• **WORK ORDER**
Look through the records below and copy each line that includes the word "create".

───

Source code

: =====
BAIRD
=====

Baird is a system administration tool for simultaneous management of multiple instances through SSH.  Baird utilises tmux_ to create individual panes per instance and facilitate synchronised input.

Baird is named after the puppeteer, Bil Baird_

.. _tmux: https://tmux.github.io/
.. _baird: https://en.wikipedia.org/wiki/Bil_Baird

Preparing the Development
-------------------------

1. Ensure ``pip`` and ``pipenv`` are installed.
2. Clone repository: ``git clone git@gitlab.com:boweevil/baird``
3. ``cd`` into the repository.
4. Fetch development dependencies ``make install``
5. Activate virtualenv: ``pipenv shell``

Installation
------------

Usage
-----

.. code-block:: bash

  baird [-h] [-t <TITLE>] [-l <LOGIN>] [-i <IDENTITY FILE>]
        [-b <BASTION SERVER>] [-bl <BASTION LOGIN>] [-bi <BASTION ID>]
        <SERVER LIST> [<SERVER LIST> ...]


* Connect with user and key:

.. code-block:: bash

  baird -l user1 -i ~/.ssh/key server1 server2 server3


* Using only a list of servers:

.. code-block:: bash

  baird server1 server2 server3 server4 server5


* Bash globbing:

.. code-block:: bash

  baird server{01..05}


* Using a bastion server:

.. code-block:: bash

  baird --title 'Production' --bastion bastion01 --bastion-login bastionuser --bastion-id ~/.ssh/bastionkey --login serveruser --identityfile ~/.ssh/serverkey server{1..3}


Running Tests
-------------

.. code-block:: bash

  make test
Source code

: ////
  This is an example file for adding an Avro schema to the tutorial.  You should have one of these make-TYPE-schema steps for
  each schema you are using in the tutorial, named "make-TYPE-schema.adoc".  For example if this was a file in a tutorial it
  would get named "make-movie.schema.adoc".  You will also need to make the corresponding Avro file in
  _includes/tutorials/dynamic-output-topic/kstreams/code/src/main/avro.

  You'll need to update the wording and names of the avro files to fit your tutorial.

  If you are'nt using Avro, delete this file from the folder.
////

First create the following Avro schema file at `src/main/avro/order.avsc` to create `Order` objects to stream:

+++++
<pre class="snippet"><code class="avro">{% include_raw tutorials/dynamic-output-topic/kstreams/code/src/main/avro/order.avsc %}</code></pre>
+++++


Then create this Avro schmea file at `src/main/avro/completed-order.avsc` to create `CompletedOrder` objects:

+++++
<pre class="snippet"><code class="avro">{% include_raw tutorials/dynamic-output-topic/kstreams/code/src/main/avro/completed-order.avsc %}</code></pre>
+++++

───

• **ANSWER BOX**
Baird is a system administration tool for simultaneous management of multiple instances through SSH.  Baird utilises tmux_ to create individual panes per instance and facilitate synchronised input.
First create the following Avro schema file at `src/main/avro/order.avsc` to create `Order` objects to stream:
Then create this Avro schmea file at `src/main/avro/completed-order.avsc` to create `CompletedOrder` objects:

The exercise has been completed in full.